Had the Roundup sent a reporter to the meeting between Payson officials and Mesa del residents held last Friday at the site of the water treatment plant, he would have heard many more voices of reason and compromise than those critical of the plant. In fact, Mesa del resident Noble Collins told Payson Mayor Kenny Evans at that meeting that 90 percent of the issue between us was caused by simple miscommunication.

The reporter would have also heard Mesa del Water Committee member Randy Norman tell the community the reality of hooking up to the pipeline and the process by which Mesa del residents will decide their future:

"Our water provider - Brooke Utilities - has to sign agreements with the Town of Payson and with SRP. We have met with the Town of Payson and (Payson water guru) Buzz (Walker) has given us the contract information. We met with SRP and we have contract information.

"The community is going to decide this in a series of meetings this spring, and it's going to be a dollars and cents (issue).

"No matter what is said from anywhere, this is not going to be a free, inexpensive alternative. It's going to be a sure alternative. It's going to be one of the alternatives. There's a cost to all of these alternatives, whether it's deep wells, C.C. Cragin or whatever."

We certainly realize that the people who speak the loudest on an issue make for the best story. But as members of the board of the Mesa del Caballo Community Center/El Caballo Club, representing some 80 Mesa del households, we also know that the vast majority of people in Mesa del Caballo are reasonable, rational human beings who desire nothing more than to work with the Town of Payson and Brooke Utilities to secure the best possible source of water for our community.

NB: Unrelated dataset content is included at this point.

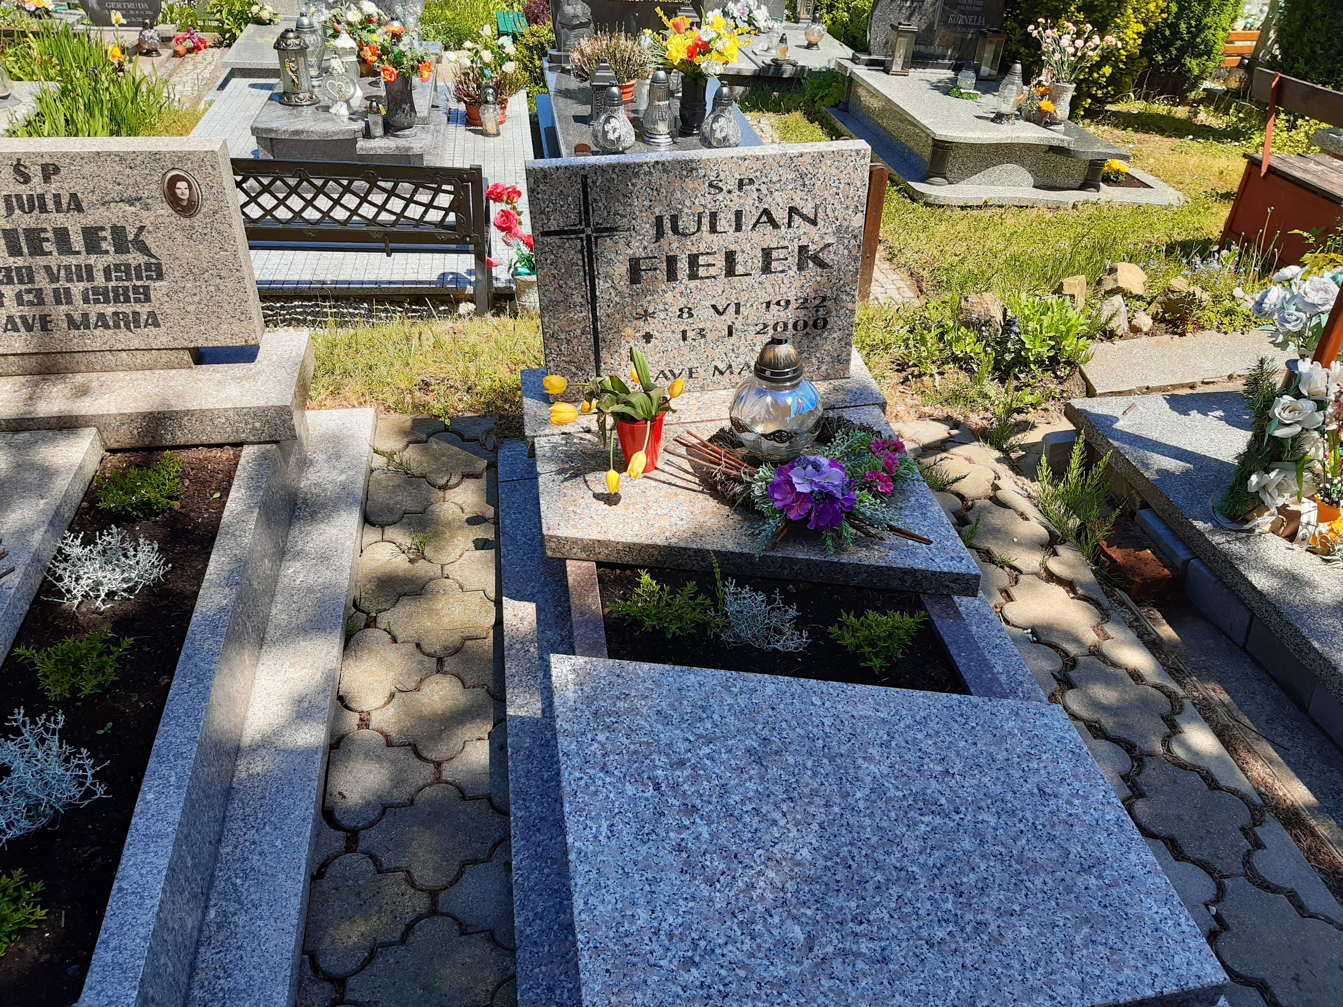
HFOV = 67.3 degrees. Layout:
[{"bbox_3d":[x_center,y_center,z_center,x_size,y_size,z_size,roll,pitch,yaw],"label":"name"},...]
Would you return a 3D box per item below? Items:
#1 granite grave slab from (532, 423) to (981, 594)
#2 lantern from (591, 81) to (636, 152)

To say “we want the water – but not your water treatment plant” is both unfair and inaccurate.

Board of Directors
El Caballo Club/Mesa del Caballo Community Center

2 comments:

Anonymous said...

I guess there are three sure things in life: death, taxes, and the inaccurate and biased reporting of the Payson Roundup.

Noble said...

The Payson Mayor and the head of the water board have gone way above normal expectations in an attempt to include and accomodate Mesa Del in the plan for Cragin Pipeline water.
They are far more advocates than adversaries.
The Forest Service is the culprit here. They dance around the issue, issuing false or misleading ststements and making it very difficult for reasonable discussions to occur.
Hats off to Mayor Kenny Evans on this one! He is persevering in an attempt to assist Mesa Del in acquiring desperately needed water in the most democratic manner.